There have been mixed responses to Paul Robinson's decision to quit International football. Some pundits believe the decision was inevitable given that the keeper had failed to figure in Fabio Capello's plans and that Joe Hart and Robert Green were further up the pecking order. However, some have questioned the timing of the decision given Robinson's recall to the squad for the friendly against Hungary on Wednesday.
Whether or not Robinson has been waiting for his opportunity to let Capello know of his frustrations, remains to be seen. What is clear is that Robinson was desparately unlucky to be left out of the World Cup squad. I am not suggesting he should have been given the gloves outright, but his performances last season certainly merited a place on the plane as the keeper was a major factor in the Rovers revivial during the final few months of the season. I can totally understand his frustrations but has Robinson been too hasty with his decision given that he has now forced his way into the squad? History may suggest he has been.
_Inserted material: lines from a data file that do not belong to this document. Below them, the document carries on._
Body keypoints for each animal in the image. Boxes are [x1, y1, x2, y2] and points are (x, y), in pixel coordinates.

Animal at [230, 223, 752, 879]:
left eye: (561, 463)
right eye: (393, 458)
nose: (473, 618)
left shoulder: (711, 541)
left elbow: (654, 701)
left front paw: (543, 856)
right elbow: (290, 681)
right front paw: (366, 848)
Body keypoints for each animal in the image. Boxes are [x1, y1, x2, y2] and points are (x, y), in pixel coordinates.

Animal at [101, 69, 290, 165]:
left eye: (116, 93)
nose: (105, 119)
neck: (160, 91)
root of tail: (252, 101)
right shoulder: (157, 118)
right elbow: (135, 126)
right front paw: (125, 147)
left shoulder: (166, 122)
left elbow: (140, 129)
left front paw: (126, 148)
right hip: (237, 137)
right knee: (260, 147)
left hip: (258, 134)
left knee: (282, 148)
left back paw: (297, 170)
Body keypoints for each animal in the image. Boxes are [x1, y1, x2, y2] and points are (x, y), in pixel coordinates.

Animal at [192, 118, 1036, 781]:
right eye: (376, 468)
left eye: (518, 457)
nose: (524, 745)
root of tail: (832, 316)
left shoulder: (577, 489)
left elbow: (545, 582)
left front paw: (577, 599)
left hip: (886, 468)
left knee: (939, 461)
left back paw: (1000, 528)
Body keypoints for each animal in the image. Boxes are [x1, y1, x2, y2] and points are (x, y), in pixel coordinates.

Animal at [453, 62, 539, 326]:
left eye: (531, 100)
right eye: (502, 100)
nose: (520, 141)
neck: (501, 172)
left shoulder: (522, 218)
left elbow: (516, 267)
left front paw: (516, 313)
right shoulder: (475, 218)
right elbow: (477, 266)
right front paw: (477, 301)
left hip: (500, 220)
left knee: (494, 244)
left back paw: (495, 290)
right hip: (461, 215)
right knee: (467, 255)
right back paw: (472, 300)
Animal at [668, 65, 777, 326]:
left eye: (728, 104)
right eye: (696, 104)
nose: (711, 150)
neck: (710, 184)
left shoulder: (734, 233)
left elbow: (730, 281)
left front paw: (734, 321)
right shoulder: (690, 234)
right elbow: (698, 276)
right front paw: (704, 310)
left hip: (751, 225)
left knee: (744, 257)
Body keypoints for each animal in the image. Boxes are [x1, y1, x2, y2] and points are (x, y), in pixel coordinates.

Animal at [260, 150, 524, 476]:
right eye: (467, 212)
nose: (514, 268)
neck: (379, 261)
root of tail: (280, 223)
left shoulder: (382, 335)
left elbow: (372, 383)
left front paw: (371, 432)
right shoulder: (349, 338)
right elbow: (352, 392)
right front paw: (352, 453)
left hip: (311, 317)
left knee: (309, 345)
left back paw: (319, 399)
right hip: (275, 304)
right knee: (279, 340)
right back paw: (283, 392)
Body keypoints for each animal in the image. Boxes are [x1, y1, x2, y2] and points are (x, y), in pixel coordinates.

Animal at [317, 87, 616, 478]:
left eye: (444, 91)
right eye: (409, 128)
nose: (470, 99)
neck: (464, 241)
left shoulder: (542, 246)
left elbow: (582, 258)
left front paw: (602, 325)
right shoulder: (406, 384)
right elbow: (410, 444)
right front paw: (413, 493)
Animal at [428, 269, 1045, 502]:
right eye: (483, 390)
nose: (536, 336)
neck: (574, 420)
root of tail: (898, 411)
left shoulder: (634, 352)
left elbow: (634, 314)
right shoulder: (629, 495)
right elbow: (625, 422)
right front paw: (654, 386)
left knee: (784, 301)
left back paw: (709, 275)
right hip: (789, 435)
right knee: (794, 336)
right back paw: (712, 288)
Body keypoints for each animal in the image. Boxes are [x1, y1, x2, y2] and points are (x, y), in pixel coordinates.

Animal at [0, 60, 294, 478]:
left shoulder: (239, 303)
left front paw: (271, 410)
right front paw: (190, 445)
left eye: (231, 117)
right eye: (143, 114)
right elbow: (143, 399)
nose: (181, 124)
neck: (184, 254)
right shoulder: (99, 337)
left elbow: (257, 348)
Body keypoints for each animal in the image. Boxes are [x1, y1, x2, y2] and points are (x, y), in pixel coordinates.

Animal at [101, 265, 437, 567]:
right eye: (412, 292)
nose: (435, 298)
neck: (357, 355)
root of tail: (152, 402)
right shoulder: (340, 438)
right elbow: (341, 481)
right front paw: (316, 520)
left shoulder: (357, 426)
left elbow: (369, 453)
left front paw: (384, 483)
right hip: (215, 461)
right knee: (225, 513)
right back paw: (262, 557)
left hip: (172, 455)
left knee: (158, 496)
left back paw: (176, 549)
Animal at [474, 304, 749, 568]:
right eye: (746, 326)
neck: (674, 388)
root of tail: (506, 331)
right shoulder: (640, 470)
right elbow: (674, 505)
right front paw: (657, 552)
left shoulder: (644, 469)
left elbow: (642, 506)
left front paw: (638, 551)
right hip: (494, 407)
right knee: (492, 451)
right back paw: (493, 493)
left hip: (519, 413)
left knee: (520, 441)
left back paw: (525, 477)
There is certainly a dearth of talent out there at present. Joe Hart and Robert Green maybe ahead of Robinson but only a few short years ago it was looking increasingly likely that David James's international career would be curtailed with the arrival of Scott Carson, Chris Kirkland and Nicky Weaver. The void left by David Seaman created a crazy scramble for the number 1 jersey, a position that Robinson and others filled at the expense of James. It is certainly not taken for granted that Joe Hart will turn out to be the first choice between the sticks for the years to come.
Some Rovers supporters feel that Robinson was overlooked because he played for an unfashionable side like Blackburn. It is generally accepted that Stephen Warnock produced better performaces at Rovers than he did last season at Villa but he became a regular in the England squad whilst wearing the claret and blue.
Unfortunately Robinson's England career will always be synonymous with that bobble one night in Zagreb. On that occasion, he was desparately unlucky. But that freak event seems to have been a metaphor for his England career.